PFS is increasingly accepted as a surrogate endpoint for survival in oncology, including RCC. However, improved PFS (and implied clinical benefit) in the absence of a placebo control may be difficult to validate and to interpret, especially in particular tumor types (eg, advanced RCC). Advantages of using PFS as the primary outcome measure in clinical trial design are that data can be obtained earlier than survival results and outcome is less affected by subsequent-line therapies. Although large-volume data sets validating PFS as a reliable surrogate are lacking, especially from phase III studies, results of several prospective randomized comparisons of cytokine regimens in patients with advanced RCC suggest that increases in PFS may correlate with OS benefit in this disease.[19-21]

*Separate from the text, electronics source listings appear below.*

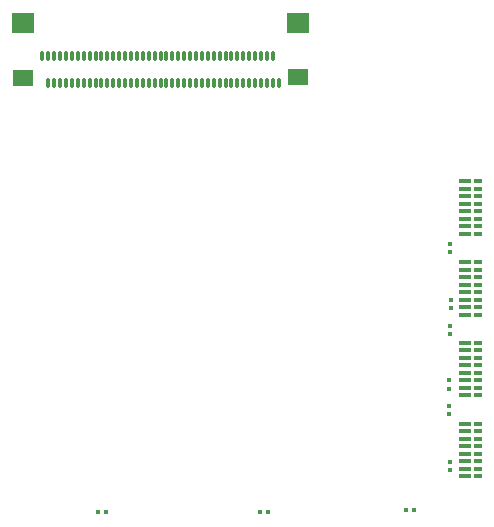
<source format=gbr>
G04 #@! TF.GenerationSoftware,KiCad,Pcbnew,9.0.5*
G04 #@! TF.CreationDate,2025-10-28T18:45:17-07:00*
G04 #@! TF.ProjectId,iris-128b-adapter,69726973-2d31-4323-9862-2d6164617074,rev?*
G04 #@! TF.SameCoordinates,Original*
G04 #@! TF.FileFunction,Paste,Top*
G04 #@! TF.FilePolarity,Positive*
%FSLAX46Y46*%
G04 Gerber Fmt 4.6, Leading zero omitted, Abs format (unit mm)*
G04 Created by KiCad (PCBNEW 9.0.5) date 2025-10-28 18:45:17*
%MOMM*%
%LPD*%
G01*
G04 APERTURE LIST*
G04 Aperture macros list*
%AMRoundRect*
0 Rectangle with rounded corners*
0 $1 Rounding radius*
0 $2 $3 $4 $5 $6 $7 $8 $9 X,Y pos of 4 corners*
0 Add a 4 corners polygon primitive as box body*
4,1,4,$2,$3,$4,$5,$6,$7,$8,$9,$2,$3,0*
0 Add four circle primitives for the rounded corners*
1,1,$1+$1,$2,$3*
1,1,$1+$1,$4,$5*
1,1,$1+$1,$6,$7*
1,1,$1+$1,$8,$9*
0 Add four rect primitives between the rounded corners*
20,1,$1+$1,$2,$3,$4,$5,0*
20,1,$1+$1,$4,$5,$6,$7,0*
20,1,$1+$1,$6,$7,$8,$9,0*
20,1,$1+$1,$8,$9,$2,$3,0*%
G04 Aperture macros list end*
%ADD10RoundRect,0.079500X-0.079500X-0.100500X0.079500X-0.100500X0.079500X0.100500X-0.079500X0.100500X0*%
%ADD11RoundRect,0.079500X0.100500X-0.079500X0.100500X0.079500X-0.100500X0.079500X-0.100500X-0.079500X0*%
%ADD12RoundRect,0.079500X0.079500X0.100500X-0.079500X0.100500X-0.079500X-0.100500X0.079500X-0.100500X0*%
%ADD13R,0.762000X0.381000*%
%ADD14R,1.016000X0.381000*%
%ADD15RoundRect,0.155000X-0.000010X0.300000X-0.000010X-0.300000X0.000010X-0.300000X0.000010X0.300000X0*%
%ADD16R,1.810000X1.380000*%
%ADD17R,1.950000X1.800000*%
G04 APERTURE END LIST*
D10*
X152325000Y-115600000D03*
X153015000Y-115600000D03*
D11*
X156150000Y-98490000D03*
X156150000Y-97800000D03*
X155975000Y-105320000D03*
X155975000Y-104630000D03*
D12*
X140645000Y-115800000D03*
X139955000Y-115800000D03*
D11*
X156050000Y-112220000D03*
X156050000Y-111530000D03*
X156050000Y-100695000D03*
X156050000Y-100005000D03*
X155975000Y-107495000D03*
X155975000Y-106805000D03*
D10*
X126255000Y-115800000D03*
X126945000Y-115800000D03*
D13*
X158449675Y-99065000D03*
X158449675Y-98430000D03*
X158449675Y-97795000D03*
X158449675Y-97160000D03*
X158449675Y-96525000D03*
X158449675Y-95890000D03*
X158449675Y-95255000D03*
X158449675Y-94620000D03*
D14*
X157306675Y-99065000D03*
X157306675Y-98430000D03*
X157306675Y-97795000D03*
X157306675Y-97160000D03*
X157306675Y-96525000D03*
X157306675Y-95890000D03*
X157306675Y-95255000D03*
X157306675Y-94620000D03*
D13*
X158449675Y-105907000D03*
X158449675Y-105272000D03*
X158449675Y-104637000D03*
X158449675Y-104002000D03*
X158449675Y-103367000D03*
X158449675Y-102732000D03*
X158449675Y-102097000D03*
X158449675Y-101462000D03*
D14*
X157306675Y-105907000D03*
X157306675Y-105272000D03*
X157306675Y-104637000D03*
X157306675Y-104002000D03*
X157306675Y-103367000D03*
X157306675Y-102732000D03*
X157306675Y-102097000D03*
X157306675Y-101462000D03*
D13*
X158449675Y-112749000D03*
X158449675Y-112114000D03*
X158449675Y-111479000D03*
X158449675Y-110844000D03*
X158449675Y-110209000D03*
X158449675Y-109574000D03*
X158449675Y-108939000D03*
X158449675Y-108304000D03*
D14*
X157306675Y-112749000D03*
X157306675Y-112114000D03*
X157306675Y-111479000D03*
X157306675Y-110844000D03*
X157306675Y-110209000D03*
X157306675Y-109574000D03*
X157306675Y-108939000D03*
X157306675Y-108304000D03*
D13*
X158449675Y-92223000D03*
X158449675Y-91588000D03*
X158449675Y-90953000D03*
X158449675Y-90318000D03*
X158449675Y-89683000D03*
X158449675Y-89048000D03*
X158449675Y-88413000D03*
X158449675Y-87778000D03*
D14*
X157306675Y-92223000D03*
X157306675Y-91588000D03*
X157306675Y-90953000D03*
X157306675Y-90318000D03*
X157306675Y-89683000D03*
X157306675Y-89048000D03*
X157306675Y-88413000D03*
X157306675Y-87778000D03*
D11*
X156075000Y-93795000D03*
X156075000Y-93105000D03*
D15*
X141550000Y-79485000D03*
X141050000Y-79485000D03*
X140550000Y-79485000D03*
X140050000Y-79485000D03*
X139550000Y-79485000D03*
X139050000Y-79485000D03*
X138550000Y-79485000D03*
X138050000Y-79485000D03*
X137550000Y-79485000D03*
X137050000Y-79485000D03*
X136550000Y-79485000D03*
X136050000Y-79485000D03*
X135550000Y-79485000D03*
X135050000Y-79485000D03*
X134550000Y-79485000D03*
X134050000Y-79485000D03*
X133550000Y-79485000D03*
X133050000Y-79485000D03*
X132550000Y-79485000D03*
X132050000Y-79485000D03*
X131550000Y-79485000D03*
X131050000Y-79485000D03*
X130550000Y-79485000D03*
X130050000Y-79485000D03*
X129550000Y-79485000D03*
X129050000Y-79485000D03*
X128550000Y-79485000D03*
X128050000Y-79485000D03*
X127550000Y-79485000D03*
X127050000Y-79485000D03*
X126550000Y-79485000D03*
X126050000Y-79485000D03*
X125550000Y-79485000D03*
X125050000Y-79485000D03*
X124550000Y-79485000D03*
X124050000Y-79485000D03*
X123550000Y-79485000D03*
X123050000Y-79485000D03*
X122550000Y-79485000D03*
X122050000Y-79485000D03*
X141050000Y-77160000D03*
X140550000Y-77160000D03*
X140050000Y-77160000D03*
X139550000Y-77160000D03*
X139050000Y-77160000D03*
X138550000Y-77160000D03*
X138050000Y-77160000D03*
X137550000Y-77160000D03*
X137050000Y-77160000D03*
X136550000Y-77160000D03*
X136050000Y-77160000D03*
X135550000Y-77160000D03*
X135050000Y-77160000D03*
X134550000Y-77160000D03*
X134050000Y-77160000D03*
X133550000Y-77160000D03*
X133050000Y-77160000D03*
X132550000Y-77160000D03*
X132050000Y-77160000D03*
X131550000Y-77160000D03*
X131050000Y-77160000D03*
X130550000Y-77160000D03*
X130050000Y-77160000D03*
X129550000Y-77160000D03*
X129050000Y-77160000D03*
X128550000Y-77160000D03*
X128050000Y-77160000D03*
X127550000Y-77160000D03*
X127050000Y-77160000D03*
X126550000Y-77160000D03*
X126050000Y-77160000D03*
X125550000Y-77160000D03*
X125050000Y-77160000D03*
X124550000Y-77160000D03*
X124050000Y-77160000D03*
X123550000Y-77160000D03*
X123050000Y-77160000D03*
X122550000Y-77160000D03*
X122050000Y-77160000D03*
X121550000Y-77145000D03*
D16*
X143220000Y-78985000D03*
D17*
X143200000Y-74335000D03*
X119930000Y-74335000D03*
D16*
X119880000Y-79005000D03*
M02*

</source>
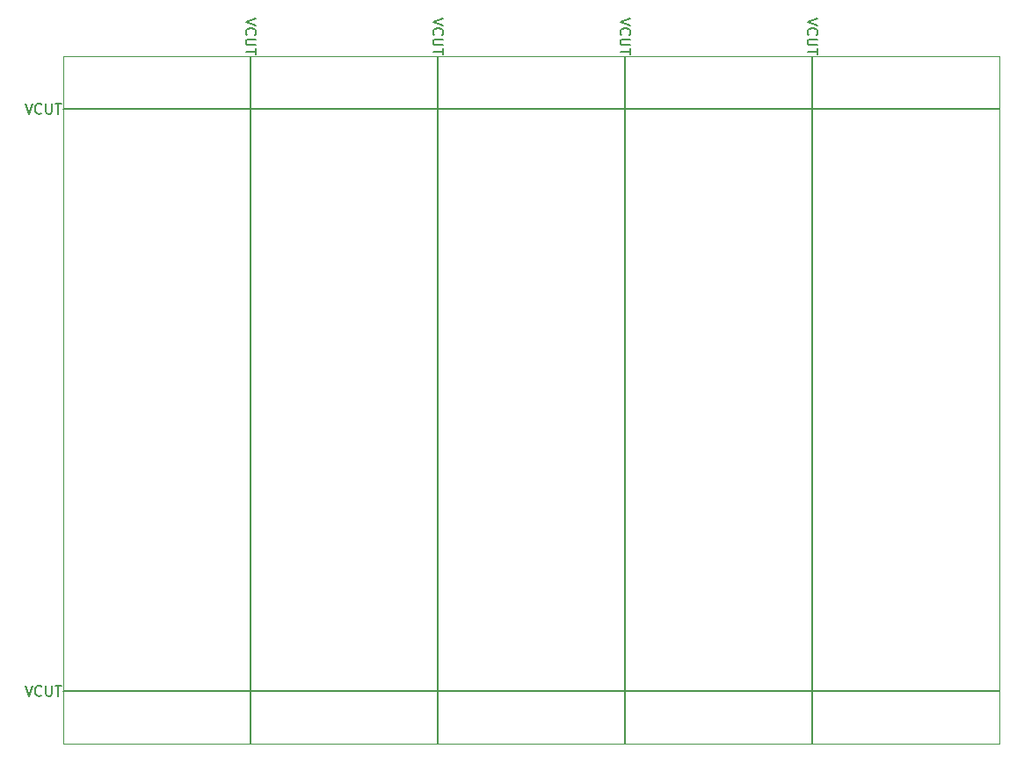
<source format=gm1>
G04 #@! TF.GenerationSoftware,KiCad,Pcbnew,(5.1.5)-3*
G04 #@! TF.CreationDate,2019-12-30T21:57:11-08:00*
G04 #@! TF.ProjectId,teensy40-bb-panel,7465656e-7379-4343-902d-62622d70616e,A*
G04 #@! TF.SameCoordinates,Original*
G04 #@! TF.FileFunction,Other,ECO1*
%FSLAX46Y46*%
G04 Gerber Fmt 4.6, Leading zero omitted, Abs format (unit mm)*
G04 Created by KiCad (PCBNEW (5.1.5)-3) date 2019-12-30 21:57:11*
%MOMM*%
%LPD*%
G04 APERTURE LIST*
%ADD10C,0.150000*%
%ADD11C,0.050000*%
G04 APERTURE END LIST*
D10*
X172339000Y-75311000D02*
X172339000Y-141605000D01*
X154305000Y-75311000D02*
X154305000Y-141605000D01*
X136271000Y-75311000D02*
X136271000Y-141605000D01*
X118237000Y-75311000D02*
X118237000Y-141605000D01*
D11*
X190373000Y-141605000D02*
X190373000Y-75311000D01*
X100203000Y-141605000D02*
X100203000Y-75311000D01*
D10*
X96534071Y-79843380D02*
X96867404Y-80843380D01*
X97200738Y-79843380D01*
X98105500Y-80748142D02*
X98057880Y-80795761D01*
X97915023Y-80843380D01*
X97819785Y-80843380D01*
X97676928Y-80795761D01*
X97581690Y-80700523D01*
X97534071Y-80605285D01*
X97486452Y-80414809D01*
X97486452Y-80271952D01*
X97534071Y-80081476D01*
X97581690Y-79986238D01*
X97676928Y-79891000D01*
X97819785Y-79843380D01*
X97915023Y-79843380D01*
X98057880Y-79891000D01*
X98105500Y-79938619D01*
X98534071Y-79843380D02*
X98534071Y-80652904D01*
X98581690Y-80748142D01*
X98629309Y-80795761D01*
X98724547Y-80843380D01*
X98915023Y-80843380D01*
X99010261Y-80795761D01*
X99057880Y-80748142D01*
X99105500Y-80652904D01*
X99105500Y-79843380D01*
X99438833Y-79843380D02*
X100010261Y-79843380D01*
X99724547Y-80843380D02*
X99724547Y-79843380D01*
X172886619Y-71642071D02*
X171886619Y-71975404D01*
X172886619Y-72308738D01*
X171981857Y-73213500D02*
X171934238Y-73165880D01*
X171886619Y-73023023D01*
X171886619Y-72927785D01*
X171934238Y-72784928D01*
X172029476Y-72689690D01*
X172124714Y-72642071D01*
X172315190Y-72594452D01*
X172458047Y-72594452D01*
X172648523Y-72642071D01*
X172743761Y-72689690D01*
X172839000Y-72784928D01*
X172886619Y-72927785D01*
X172886619Y-73023023D01*
X172839000Y-73165880D01*
X172791380Y-73213500D01*
X172886619Y-73642071D02*
X172077095Y-73642071D01*
X171981857Y-73689690D01*
X171934238Y-73737309D01*
X171886619Y-73832547D01*
X171886619Y-74023023D01*
X171934238Y-74118261D01*
X171981857Y-74165880D01*
X172077095Y-74213500D01*
X172886619Y-74213500D01*
X172886619Y-74546833D02*
X172886619Y-75118261D01*
X171886619Y-74832547D02*
X172886619Y-74832547D01*
X154852619Y-71642071D02*
X153852619Y-71975404D01*
X154852619Y-72308738D01*
X153947857Y-73213500D02*
X153900238Y-73165880D01*
X153852619Y-73023023D01*
X153852619Y-72927785D01*
X153900238Y-72784928D01*
X153995476Y-72689690D01*
X154090714Y-72642071D01*
X154281190Y-72594452D01*
X154424047Y-72594452D01*
X154614523Y-72642071D01*
X154709761Y-72689690D01*
X154805000Y-72784928D01*
X154852619Y-72927785D01*
X154852619Y-73023023D01*
X154805000Y-73165880D01*
X154757380Y-73213500D01*
X154852619Y-73642071D02*
X154043095Y-73642071D01*
X153947857Y-73689690D01*
X153900238Y-73737309D01*
X153852619Y-73832547D01*
X153852619Y-74023023D01*
X153900238Y-74118261D01*
X153947857Y-74165880D01*
X154043095Y-74213500D01*
X154852619Y-74213500D01*
X154852619Y-74546833D02*
X154852619Y-75118261D01*
X153852619Y-74832547D02*
X154852619Y-74832547D01*
X136818619Y-71642071D02*
X135818619Y-71975404D01*
X136818619Y-72308738D01*
X135913857Y-73213500D02*
X135866238Y-73165880D01*
X135818619Y-73023023D01*
X135818619Y-72927785D01*
X135866238Y-72784928D01*
X135961476Y-72689690D01*
X136056714Y-72642071D01*
X136247190Y-72594452D01*
X136390047Y-72594452D01*
X136580523Y-72642071D01*
X136675761Y-72689690D01*
X136771000Y-72784928D01*
X136818619Y-72927785D01*
X136818619Y-73023023D01*
X136771000Y-73165880D01*
X136723380Y-73213500D01*
X136818619Y-73642071D02*
X136009095Y-73642071D01*
X135913857Y-73689690D01*
X135866238Y-73737309D01*
X135818619Y-73832547D01*
X135818619Y-74023023D01*
X135866238Y-74118261D01*
X135913857Y-74165880D01*
X136009095Y-74213500D01*
X136818619Y-74213500D01*
X136818619Y-74546833D02*
X136818619Y-75118261D01*
X135818619Y-74832547D02*
X136818619Y-74832547D01*
X118784619Y-71642071D02*
X117784619Y-71975404D01*
X118784619Y-72308738D01*
X117879857Y-73213500D02*
X117832238Y-73165880D01*
X117784619Y-73023023D01*
X117784619Y-72927785D01*
X117832238Y-72784928D01*
X117927476Y-72689690D01*
X118022714Y-72642071D01*
X118213190Y-72594452D01*
X118356047Y-72594452D01*
X118546523Y-72642071D01*
X118641761Y-72689690D01*
X118737000Y-72784928D01*
X118784619Y-72927785D01*
X118784619Y-73023023D01*
X118737000Y-73165880D01*
X118689380Y-73213500D01*
X118784619Y-73642071D02*
X117975095Y-73642071D01*
X117879857Y-73689690D01*
X117832238Y-73737309D01*
X117784619Y-73832547D01*
X117784619Y-74023023D01*
X117832238Y-74118261D01*
X117879857Y-74165880D01*
X117975095Y-74213500D01*
X118784619Y-74213500D01*
X118784619Y-74546833D02*
X118784619Y-75118261D01*
X117784619Y-74832547D02*
X118784619Y-74832547D01*
D11*
X100203000Y-75311000D02*
X190373000Y-75311000D01*
D10*
X100203000Y-80391000D02*
X190373000Y-80391000D01*
D11*
X100203000Y-141605000D02*
X190373000Y-141605000D01*
D10*
X96534071Y-135977380D02*
X96867404Y-136977380D01*
X97200738Y-135977380D01*
X98105500Y-136882142D02*
X98057880Y-136929761D01*
X97915023Y-136977380D01*
X97819785Y-136977380D01*
X97676928Y-136929761D01*
X97581690Y-136834523D01*
X97534071Y-136739285D01*
X97486452Y-136548809D01*
X97486452Y-136405952D01*
X97534071Y-136215476D01*
X97581690Y-136120238D01*
X97676928Y-136025000D01*
X97819785Y-135977380D01*
X97915023Y-135977380D01*
X98057880Y-136025000D01*
X98105500Y-136072619D01*
X98534071Y-135977380D02*
X98534071Y-136786904D01*
X98581690Y-136882142D01*
X98629309Y-136929761D01*
X98724547Y-136977380D01*
X98915023Y-136977380D01*
X99010261Y-136929761D01*
X99057880Y-136882142D01*
X99105500Y-136786904D01*
X99105500Y-135977380D01*
X99438833Y-135977380D02*
X100010261Y-135977380D01*
X99724547Y-136977380D02*
X99724547Y-135977380D01*
X100203000Y-136525000D02*
X190373000Y-136525000D01*
M02*

</source>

Biologic Surrogate Markers

Additionally, pharmacodynamic markers or measures of mechanism-based effects are also needed to confirm whether the treatment modulates the intended target protein, and whether patient outcome improves as a result. The majority of genetic alterations in clear-cell RCC, the most common histologic subtype, derive primarily from changes in the von Hippel-Lindau (VHL) tumor suppressor gene.[22,23] Changes in VHL contribute to RCC tumorigenesis through pathways including VEGF, platelet-derived growth factor-beta (PDGF-ß), and transforming growth factor-alpha (TGF-α), as well as other downstream target proteins (Figure 1).[2,22,24] Thus, multiple molecular pathways (and perhaps redundant pathways) play active roles in this tumor, and most of the novel agents that have demonstrated some efficacy in RCC are targeted to multiple proteins, which complicates identification of useful pharmacodynamic markers of efficacy. In patients with RCC, there currently is no biomarker that can be obtained from blood; tumor biopsies are also difficult to obtain routinely for biomarker analysis.